Referendum

Resident calls for the environment to become a priority

Before we sign our tax dollars away in a referendum, we need to look at ways to maximize the benefits to the health and economy of our community.

Let’s take the cost of what is on the table presently — $8.5 million for sports facility at Okanagan College, $7 million for the art gallery and $10 million for the museum. That’s a total of $25.5 million.

Alternatively, we can acquire lands with sensitive ecosystems and habitats such as the area’s dwindling grasslands and corridors along our urban creeks and wetlands.

As for sports facilities, we don’t need to go overboard. A simple quarter-mile track in a central location, like VSS, would be fine for now.

Sierra Club Okanagan is working on preservation of large tracks of grassland ecosystems and related wildlife habitats and restoration of watersheds in the area and is putting together proposals for the acquisition of two properties that are presently for sale. One is 2,100 acres of grassland in the Coldstream Valley and the other is 680 acres in the Commonage.

The asking price for both these properties adds up to $10 million.
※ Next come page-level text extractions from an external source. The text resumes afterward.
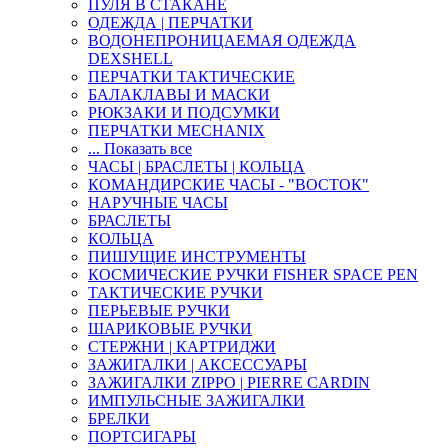
ПУЛЯ В СТАКАНЕ
ОДЕЖДА | ПЕРЧАТКИ
ВОДОНЕПРОНИЦАЕМАЯ ОДЕЖДА
DEXSHELL
ПЕРЧАТКИ ТАКТИЧЕСКИЕ
БАЛАКЛАВЫ И МАСКИ
РЮКЗАКИ И ПОДСУМКИ
ПЕРЧАТКИ MECHANIX
... Показать все
ЧАСЫ | БРАСЛЕТЫ | КОЛЬЦА
КОМАНДИРСКИЕ ЧАСЫ - "ВОСТОК"
НАРУЧНЫЕ ЧАСЫ
БРАСЛЕТЫ
КОЛЬЦА
ПИШУЩИЕ ИНСТРУМЕНТЫ
КОСМИЧЕСКИЕ РУЧКИ FISHER SPACE PEN
ТАКТИЧЕСКИЕ РУЧКИ
ПЕРЬЕВЫЕ РУЧКИ
ШАРИКОВЫЕ РУЧКИ
СТЕРЖНИ | КАРТРИДЖИ
ЗАЖИГАЛКИ | АКСЕССУАРЫ
ЗАЖИГАЛКИ ZIPPO | PIERRE CARDIN
ИМПУЛЬСНЫЕ ЗАЖИГАЛКИ
БРЕЛКИ
ПОРТСИГАРЫ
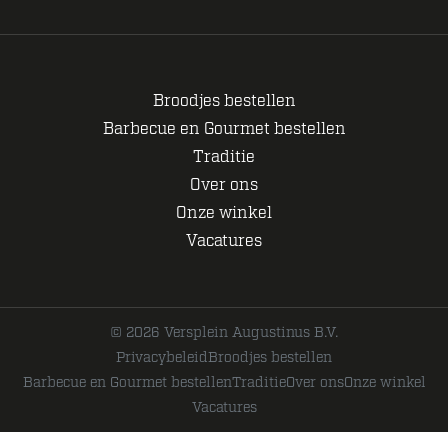
Broodjes bestellen
Barbecue en Gourmet bestellen
Traditie
Over ons
Onze winkel
Vacatures
© 2026 Versplein Augustinus B.V.
Privacybeleid
Broodjes bestellen
Barbecue en Gourmet bestellen
Traditie
Over ons
Onze winkel
Vacatures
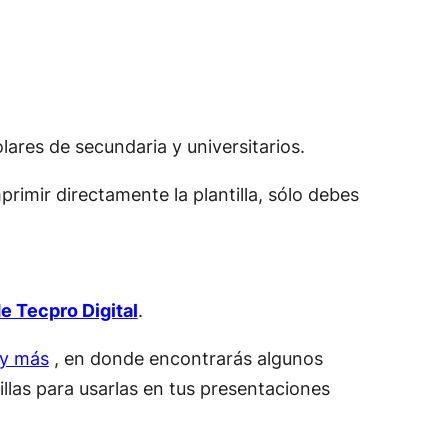
ares de secundaria y universitarios.
rimir directamente la plantilla, sólo debes
e Tecpro Digital
.
 y más
, en donde encontrarás algunos
llas para usarlas en tus presentaciones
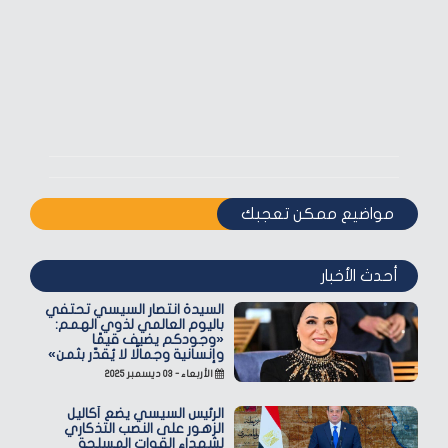
مواضيع ممكن تعجبك
أحدث الأخبار
السيدة انتصار السيسي تحتفي
باليوم العالمي لذوي الهمم:
«وجودكم يضيف قيمًا
وإنسانية وجمالًا لا يُقدّر بثمن»
الأربعاء - ٠٣ ديسمبر ٢٠٢٥
الرئيس السيسي يضع أكاليل
الزهور على النصب التذكاري
لشهداء القوات المسلحة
So adding the reduced cost of combining the art gallery and museum of $15 million and a $2 million track at VSS, we would be spending $27 million.

Acquiring these properties will be a start to the plans in the OCP of both Vernon and RDNO to restore and protect as much of the endangered ecosystems and habitats as possible.

If we start thinking along these lines with government spending, we will have plenty of money to reach our goals of healthy communities and a healthy environment.